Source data
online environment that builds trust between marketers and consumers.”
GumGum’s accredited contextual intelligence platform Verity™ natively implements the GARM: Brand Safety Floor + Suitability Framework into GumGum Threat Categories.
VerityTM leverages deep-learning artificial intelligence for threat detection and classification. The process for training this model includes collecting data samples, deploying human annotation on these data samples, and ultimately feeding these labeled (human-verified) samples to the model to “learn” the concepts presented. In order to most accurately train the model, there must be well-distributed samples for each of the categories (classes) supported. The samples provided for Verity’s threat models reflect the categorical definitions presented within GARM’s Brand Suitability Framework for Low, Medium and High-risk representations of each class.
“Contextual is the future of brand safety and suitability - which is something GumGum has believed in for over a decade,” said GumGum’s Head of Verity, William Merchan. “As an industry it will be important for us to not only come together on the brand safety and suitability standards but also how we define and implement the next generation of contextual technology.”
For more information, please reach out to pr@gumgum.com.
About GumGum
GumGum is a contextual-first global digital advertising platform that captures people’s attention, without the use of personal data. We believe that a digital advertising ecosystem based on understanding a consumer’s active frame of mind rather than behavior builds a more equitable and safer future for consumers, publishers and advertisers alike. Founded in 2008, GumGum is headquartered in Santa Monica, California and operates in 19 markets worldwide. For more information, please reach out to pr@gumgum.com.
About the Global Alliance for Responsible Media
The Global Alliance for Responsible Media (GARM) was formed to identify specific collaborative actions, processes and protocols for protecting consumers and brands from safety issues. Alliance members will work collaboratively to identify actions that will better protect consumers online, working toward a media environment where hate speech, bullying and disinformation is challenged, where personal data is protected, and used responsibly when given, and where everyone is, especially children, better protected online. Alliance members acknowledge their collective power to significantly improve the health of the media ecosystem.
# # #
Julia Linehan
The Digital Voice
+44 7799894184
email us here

---

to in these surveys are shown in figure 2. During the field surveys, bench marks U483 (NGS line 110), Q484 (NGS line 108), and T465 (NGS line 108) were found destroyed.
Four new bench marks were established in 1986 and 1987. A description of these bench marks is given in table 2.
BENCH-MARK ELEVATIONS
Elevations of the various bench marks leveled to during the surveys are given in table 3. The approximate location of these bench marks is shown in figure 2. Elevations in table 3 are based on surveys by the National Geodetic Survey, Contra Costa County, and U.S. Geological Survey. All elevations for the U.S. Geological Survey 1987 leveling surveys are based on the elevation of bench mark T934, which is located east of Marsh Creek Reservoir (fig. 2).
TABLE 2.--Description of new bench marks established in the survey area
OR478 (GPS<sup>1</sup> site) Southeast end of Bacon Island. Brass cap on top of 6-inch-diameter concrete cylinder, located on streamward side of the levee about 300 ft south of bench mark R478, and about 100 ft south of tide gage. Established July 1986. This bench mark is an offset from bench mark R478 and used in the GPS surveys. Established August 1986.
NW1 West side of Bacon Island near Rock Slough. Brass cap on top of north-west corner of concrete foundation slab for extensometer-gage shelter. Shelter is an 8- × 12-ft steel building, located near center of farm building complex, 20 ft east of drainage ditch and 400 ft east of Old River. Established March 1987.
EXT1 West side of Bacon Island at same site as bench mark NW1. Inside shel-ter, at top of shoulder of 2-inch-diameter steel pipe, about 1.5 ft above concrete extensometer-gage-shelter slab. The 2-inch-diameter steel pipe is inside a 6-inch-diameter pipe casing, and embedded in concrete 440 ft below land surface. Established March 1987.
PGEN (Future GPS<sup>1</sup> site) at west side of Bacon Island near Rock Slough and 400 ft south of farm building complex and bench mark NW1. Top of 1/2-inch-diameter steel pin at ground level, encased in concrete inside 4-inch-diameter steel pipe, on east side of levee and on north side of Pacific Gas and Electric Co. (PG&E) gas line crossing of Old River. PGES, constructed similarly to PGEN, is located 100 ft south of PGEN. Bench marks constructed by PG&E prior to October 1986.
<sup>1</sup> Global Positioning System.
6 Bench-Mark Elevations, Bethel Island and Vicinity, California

---

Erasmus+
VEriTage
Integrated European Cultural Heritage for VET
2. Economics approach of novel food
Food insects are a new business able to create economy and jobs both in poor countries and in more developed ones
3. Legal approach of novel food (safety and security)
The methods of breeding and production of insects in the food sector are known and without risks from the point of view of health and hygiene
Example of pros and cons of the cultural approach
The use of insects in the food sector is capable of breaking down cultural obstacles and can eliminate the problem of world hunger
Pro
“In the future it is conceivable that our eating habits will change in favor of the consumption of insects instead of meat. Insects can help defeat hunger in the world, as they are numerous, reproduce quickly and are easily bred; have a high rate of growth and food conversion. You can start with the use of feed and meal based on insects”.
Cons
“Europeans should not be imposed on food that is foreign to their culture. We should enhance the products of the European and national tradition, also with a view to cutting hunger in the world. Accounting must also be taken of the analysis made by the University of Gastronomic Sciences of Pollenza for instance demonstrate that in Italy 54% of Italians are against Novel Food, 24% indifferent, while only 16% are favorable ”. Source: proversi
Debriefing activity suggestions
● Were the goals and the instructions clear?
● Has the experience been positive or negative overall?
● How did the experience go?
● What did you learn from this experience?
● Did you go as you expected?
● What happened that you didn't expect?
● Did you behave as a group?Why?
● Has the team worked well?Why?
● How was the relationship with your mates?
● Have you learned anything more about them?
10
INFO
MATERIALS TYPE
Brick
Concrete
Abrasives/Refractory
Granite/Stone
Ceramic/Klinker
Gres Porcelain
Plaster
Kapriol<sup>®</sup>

▶ _Directions for this task_: Using the entries shown above, reproduce verbatim the lines from the line bearing "online environment that" to the line bearing "About GumGum", inclusive.

▶ _Result below_:
online environment that builds trust between marketers and consumers.”
GumGum’s accredited contextual intelligence platform Verity™ natively implements the GARM: Brand Safety Floor + Suitability Framework into GumGum Threat Categories.
VerityTM leverages deep-learning artificial intelligence for threat detection and classification. The process for training this model includes collecting data samples, deploying human annotation on these data samples, and ultimately feeding these labeled (human-verified) samples to the model to “learn” the concepts presented. In order to most accurately train the model, there must be well-distributed samples for each of the categories (classes) supported. The samples provided for Verity’s threat models reflect the categorical definitions presented within GARM’s Brand Suitability Framework for Low, Medium and High-risk representations of each class.
“Contextual is the future of brand safety and suitability - which is something GumGum has believed in for over a decade,” said GumGum’s Head of Verity, William Merchan. “As an industry it will be important for us to not only come together on the brand safety and suitability standards but also how we define and implement the next generation of contextual technology.”
For more information, please reach out to pr@gumgum.com.
About GumGum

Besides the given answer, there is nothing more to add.